■ EXERCISE GOAL
Check each line of the records for "wall"; collect those that have it.

■ SOURCE MATERIAL
- Opening Delimiter -
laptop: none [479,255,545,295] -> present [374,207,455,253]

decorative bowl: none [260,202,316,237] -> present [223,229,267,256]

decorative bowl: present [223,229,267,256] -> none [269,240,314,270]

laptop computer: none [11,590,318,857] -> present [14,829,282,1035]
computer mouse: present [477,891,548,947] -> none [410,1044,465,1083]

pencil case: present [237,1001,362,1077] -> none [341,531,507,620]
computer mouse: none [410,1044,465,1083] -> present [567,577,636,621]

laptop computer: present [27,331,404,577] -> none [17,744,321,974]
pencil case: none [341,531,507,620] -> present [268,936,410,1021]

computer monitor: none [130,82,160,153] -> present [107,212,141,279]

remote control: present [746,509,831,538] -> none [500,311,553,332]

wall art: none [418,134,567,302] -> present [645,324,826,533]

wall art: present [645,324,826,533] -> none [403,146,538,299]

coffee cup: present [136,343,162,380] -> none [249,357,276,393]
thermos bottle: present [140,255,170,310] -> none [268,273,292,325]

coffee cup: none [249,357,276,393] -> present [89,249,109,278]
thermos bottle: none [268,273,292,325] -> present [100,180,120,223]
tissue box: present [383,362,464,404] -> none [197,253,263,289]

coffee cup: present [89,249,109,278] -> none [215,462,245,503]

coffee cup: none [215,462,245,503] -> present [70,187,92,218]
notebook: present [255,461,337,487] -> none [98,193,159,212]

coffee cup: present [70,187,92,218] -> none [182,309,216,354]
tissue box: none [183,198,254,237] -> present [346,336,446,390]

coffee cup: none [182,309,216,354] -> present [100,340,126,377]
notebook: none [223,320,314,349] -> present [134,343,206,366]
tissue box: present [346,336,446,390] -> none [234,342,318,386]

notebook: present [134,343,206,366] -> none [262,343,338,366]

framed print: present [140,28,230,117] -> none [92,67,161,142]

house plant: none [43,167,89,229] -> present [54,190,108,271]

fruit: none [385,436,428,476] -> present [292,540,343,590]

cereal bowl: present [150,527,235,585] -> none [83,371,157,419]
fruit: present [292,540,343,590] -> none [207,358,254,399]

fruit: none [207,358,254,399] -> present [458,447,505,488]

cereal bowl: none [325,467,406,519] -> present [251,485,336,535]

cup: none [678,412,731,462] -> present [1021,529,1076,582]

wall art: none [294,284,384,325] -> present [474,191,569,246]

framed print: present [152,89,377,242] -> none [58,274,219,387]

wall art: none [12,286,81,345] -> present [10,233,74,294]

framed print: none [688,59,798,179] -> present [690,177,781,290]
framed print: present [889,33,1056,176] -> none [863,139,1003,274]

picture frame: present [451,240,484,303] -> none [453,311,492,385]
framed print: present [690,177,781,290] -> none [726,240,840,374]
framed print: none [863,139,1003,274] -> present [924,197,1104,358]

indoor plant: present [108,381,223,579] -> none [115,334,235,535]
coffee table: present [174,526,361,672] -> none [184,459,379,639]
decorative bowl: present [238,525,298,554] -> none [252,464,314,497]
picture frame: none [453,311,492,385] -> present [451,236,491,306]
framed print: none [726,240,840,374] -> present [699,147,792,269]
- Closing Delimiter -
■ ANSWER SECTION
wall art: none [418,134,567,302] -> present [645,324,826,533]
wall art: present [645,324,826,533] -> none [403,146,538,299]
wall art: none [294,284,384,325] -> present [474,191,569,246]
wall art: none [12,286,81,345] -> present [10,233,74,294]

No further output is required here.